Since return was impossible, progress was imperative. But progress toward what? Jaffa provoked many controversies throughout his long career, and perhaps his most controversial thesis is that America is not simply modern but in fact incorporates and adapts the core insights of classical political philosophy. Natural right, which in the ancient world looks something like the (indirect) rule of the wise, comes to sight in the modern world as the principles of equality and consent, and religious liberty anchored in freedom of worship. The alternatives, Jaffa showed, are historicism and nihilism—and that’s it. Every regime, including every monarchy or so-called aristocracy, ultimately traces its claim to legitimacy to one of these three fundamental philosophic positions.
America is moreover not a “city in speech” in which inconvenient questions can be abstracted away or resolved with elegant but ridiculous solutions impossible to implement in the real world. It’s a real country, with real people, who need a real government. The American founders were practical men solving a practical problem. They succeeded brilliantly, Jaffa showed.
A Lasting Legacy
And yet here we are. Is 2021 somehow their fault? That is, is there a direct line from the founders’ (or the moderns’) alleged errors that leads us straight to the present mess?
It would require a whole additional review to reply adequately to that question (the short answer is no) and most of the ground has already been covered on this website in my dialogue with the paleoconservatives. Ellmers’ book gives a longer, more thorough answer that explains how alien grafts, not anything inherent to the plant, caused its present sickness. For both nihilism and historicism, in addition to being deleterious and false, are alien imports, invasive species eating away at America’s timbers.
If I have a criticism of The Soul of Politics, it is that too little attention is given to Jaffa’s courageous and spirited defense of sexual morality and the family. In the libertine environment of the modern campus, making such arguments was anything but cost-free. Doubtless, many who might have been persuaded by Jaffa’s scholarship on the founding and Lincoln were turned off by these arguments (Jaffa’s rhetoric, while never careless and always precise, was also anything but diplomatic) and so tuned out the others.
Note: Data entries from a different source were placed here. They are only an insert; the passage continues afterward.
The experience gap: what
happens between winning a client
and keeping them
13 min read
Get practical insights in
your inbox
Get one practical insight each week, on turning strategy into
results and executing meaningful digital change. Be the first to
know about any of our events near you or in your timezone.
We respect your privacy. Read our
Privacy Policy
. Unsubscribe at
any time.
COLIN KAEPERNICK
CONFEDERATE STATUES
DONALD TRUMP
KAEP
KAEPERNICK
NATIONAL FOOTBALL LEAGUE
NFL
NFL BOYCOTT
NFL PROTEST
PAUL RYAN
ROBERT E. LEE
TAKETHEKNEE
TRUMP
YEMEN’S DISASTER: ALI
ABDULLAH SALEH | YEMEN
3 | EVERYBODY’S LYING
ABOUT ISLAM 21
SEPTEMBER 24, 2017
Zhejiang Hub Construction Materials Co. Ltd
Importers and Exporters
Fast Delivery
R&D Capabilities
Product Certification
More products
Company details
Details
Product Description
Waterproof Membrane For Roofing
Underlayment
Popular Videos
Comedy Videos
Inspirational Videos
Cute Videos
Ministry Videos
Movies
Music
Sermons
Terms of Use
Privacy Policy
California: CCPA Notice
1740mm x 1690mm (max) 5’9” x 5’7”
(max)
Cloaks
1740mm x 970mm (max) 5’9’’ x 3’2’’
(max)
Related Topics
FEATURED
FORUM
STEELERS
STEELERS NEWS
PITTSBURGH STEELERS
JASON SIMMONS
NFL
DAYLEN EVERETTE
But Jaffa understood that the success and longevity of the regime depended, fundamentally, on the virtue of its people. There was, and is, no way to defend the nation without demanding much from the people.
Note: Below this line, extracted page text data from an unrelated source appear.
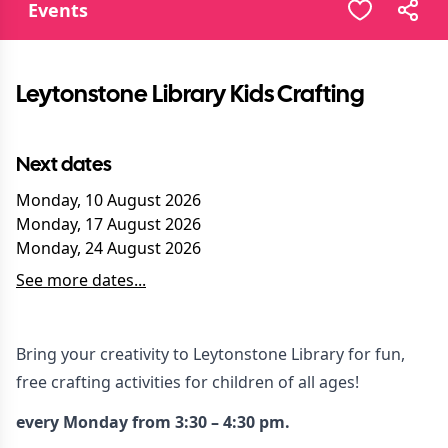
Events
Leytonstone Library Kids Crafting
Next dates
Monday, 10 August 2026
Monday, 17 August 2026
Monday, 24 August 2026
See more dates...
Bring your creativity to Leytonstone Library for fun,
free crafting activities for children of all ages!
every Monday from 3:30 – 4:30 pm.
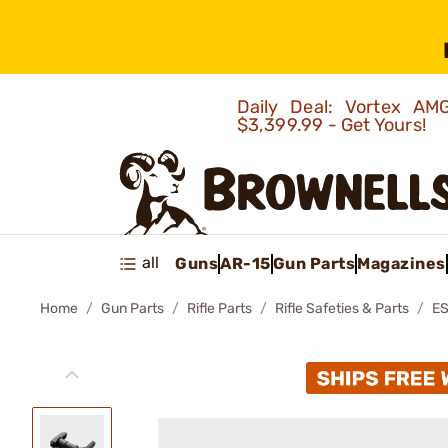
Daily Deal: Vortex 
$3,399.99 - Get Yours!
all
Guns
AR-15
Gun Parts
Magazines
Home
Gun Parts
Rifle Parts
Rifle Safeties & Parts
ES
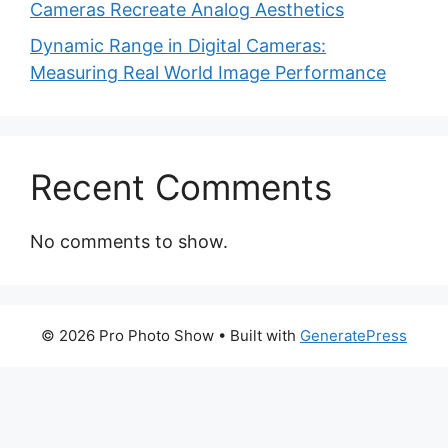
Cameras Recreate Analog Aesthetics
Dynamic Range in Digital Cameras:
Measuring Real World Image Performance
Recent Comments
No comments to show.
© 2026 Pro Photo Show
• Built with
GeneratePress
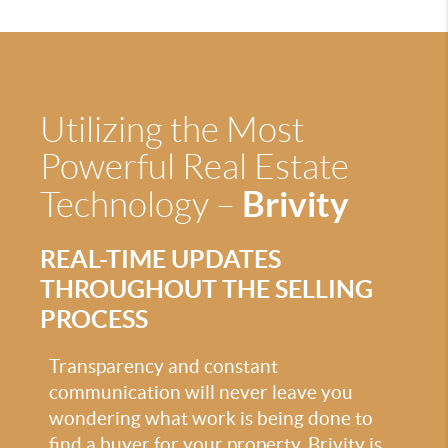
Utilizing the Most
Powerful Real Estate
Brivity
Technology –
REAL-TIME UPDATES
THROUGHOUT THE SELLING
PROCESS
Transparency and constant
communication will never leave you
wondering what work is being done to
find a buyer for your property. Brivity is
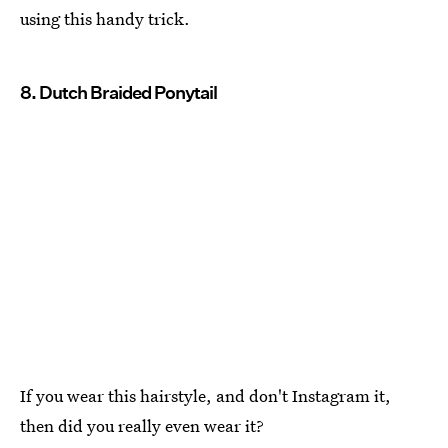
using this handy trick.
8. Dutch Braided Ponytail
If you wear this hairstyle, and don't Instagram it,
then did you really even wear it?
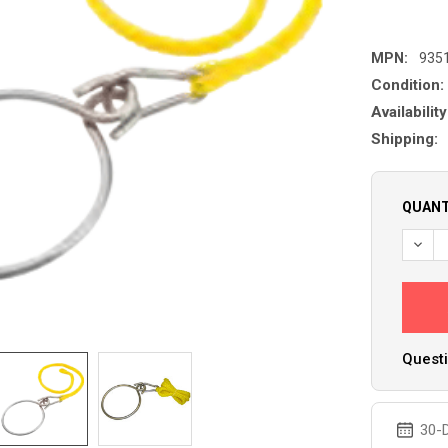
MPN:
935
Condition:
Availability
Shipping:
QUANT
Questi
30-D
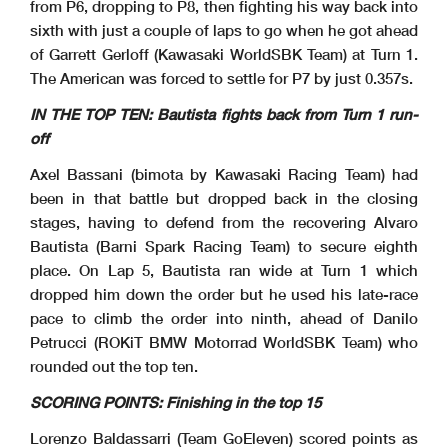
from P6, dropping to P8, then fighting his way back into
sixth with just a couple of laps to go when he got ahead
of Garrett Gerloff (Kawasaki WorldSBK Team) at Turn 1.
The American was forced to settle for P7 by just 0.357s.
IN THE TOP TEN: Bautista fights back from Turn 1 run-
off
Axel Bassani (bimota by Kawasaki Racing Team) had
been in that battle but dropped back in the closing
stages, having to defend from the recovering Alvaro
Bautista (Barni Spark Racing Team) to secure eighth
place. On Lap 5, Bautista ran wide at Turn 1 which
dropped him down the order but he used his late-race
pace to climb the order into ninth, ahead of Danilo
Petrucci (ROKiT BMW Motorrad WorldSBK Team) who
rounded out the top ten.
SCORING POINTS: Finishing in the top 15
Lorenzo Baldassarri (Team GoEleven) scored points as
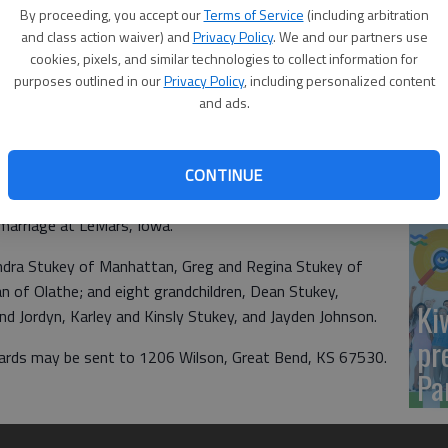
Yo
By proceeding, you accept our
Terms of Service
(including arbitration
sh
and class action waiver) and
Privacy Policy
. We and our partners use
cookies, pixels, and similar technologies to collect information for
purposes outlined in our
Privacy Policy
, including personalized content
and ads.
Sm
CONTINUE
si
elebrating their 50th anniversary on June 20, 2020 with a
 marriage at LeMars, Iowa.
endra Stukey of Manhattan, Greg and Regina Stukey of
 of Olathe; and eight grandchildren, Dean Stukey,
Ki
 Jordyn, Karley and Kinsly Stukey, and Jayden Johnson.
pr
. Cards may be sent to 1206 Wilson, Great Bend, KS 67530.
Pa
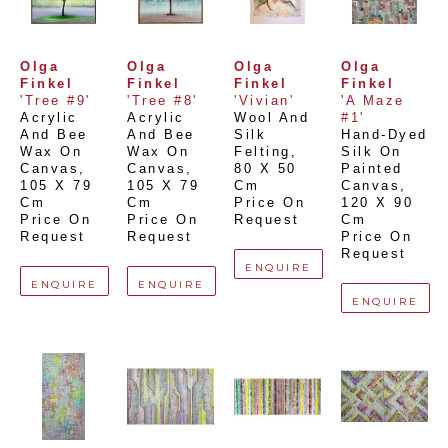
Olga 
Olga 
Olga 
Olga 
Finkel
Finkel
Finkel
Finkel
'Tree #9'
'Tree #8'
'Vivian'
'A Maze 
Acrylic 
Acrylic 
Wool And 
#1'
And Bee 
And Bee 
Silk 
Hand-Dyed 
Wax On 
Wax On 
Felting
, 
Silk On 
Canvas
, 
Canvas
, 
80 X 50 
Painted 
105 X 79 
105 X 79 
Cm
Canvas
, 
Cm
Cm
Price On 
120 X 90 
Price On 
Price On 
Request
Cm
Request
Request
Price On 
Request
ENQUIRE
ENQUIRE
ENQUIRE
ENQUIRE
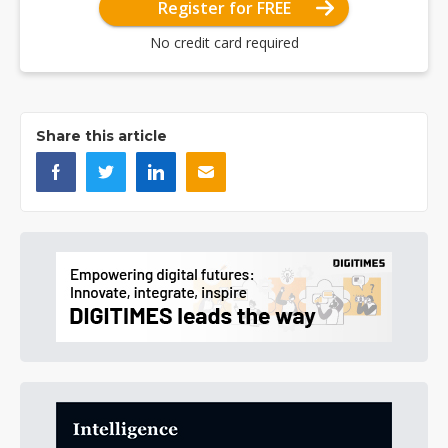
Register for FREE
No credit card required
Share this article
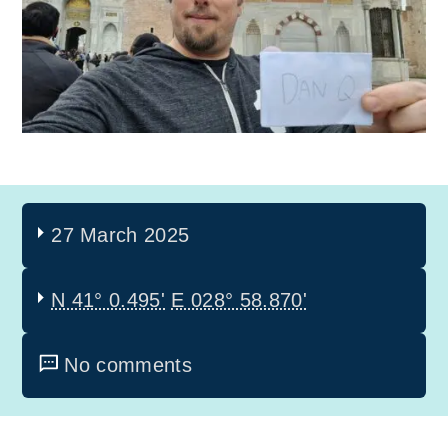
27 March 2025
N 41° 0.495'
E 028° 58.870'
No comments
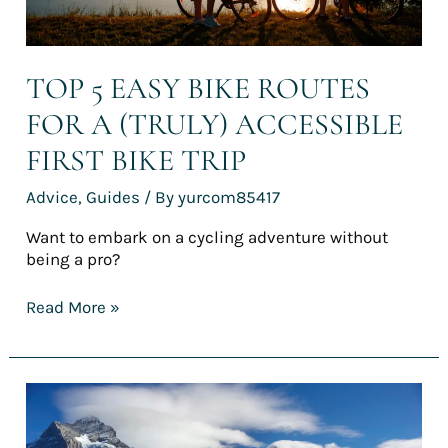
bike
trip
TOP 5 EASY BIKE ROUTES
FOR A (TRULY) ACCESSIBLE
FIRST BIKE TRIP
Advice
,
Guides
/ By
yurcom85417
Want to embark on a cycling adventure without
being a pro?
Read More »
[REPORT]
France’s
finest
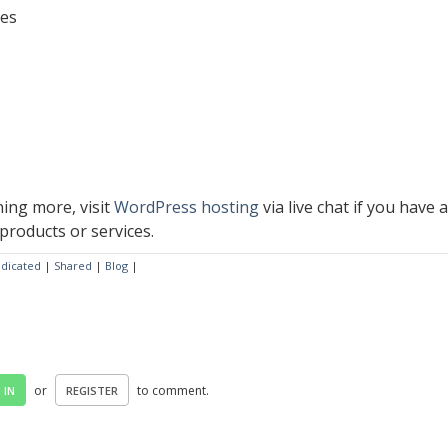
tes
ning more, visit
WordPress hosting
via live chat if you have 
products or services.
dicated
|
Shared
|
Blog
|
or
to comment.
 IN
REGISTER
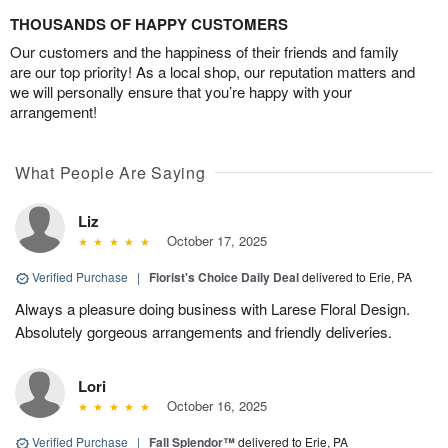
THOUSANDS OF HAPPY CUSTOMERS
Our customers and the happiness of their friends and family
are our top priority! As a local shop, our reputation matters and
we will personally ensure that you’re happy with your
arrangement!
What People Are Saying
Liz
October 17, 2025
Verified Purchase
|
Florist's Choice Daily Deal
delivered to Erie, PA
Always a pleasure doing business with Larese Floral Design.
Absolutely gorgeous arrangements and friendly deliveries.
Lori
October 16, 2025
Verified Purchase
|
Fall Splendor™
delivered to Erie, PA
As Ellmers shows, Jaffa himself could be gloomy about his country’s future. He knew full well that winning an argument is not the same as winning a fight, and that no victory is forever. His deepest fear, I believe, was that the founders’ monumental achievement, and Lincoln’s salvation and preservation of it, would be cast away by later generations who either hated it or didn’t understand it or both. This is why the central mission of his life was the philosophical and rhetorical explication and defense of classical natural right, the Western tradition, and the United States.
The modest ambition of this summary of a summary of a summary is to encourage you to read Ellmers’ book, which should direct you toward Jaffa, who should inspire you to read the books and speeches that informed his life’s work, which are the foundational texts of the West and of its greatest political product, the United States of America.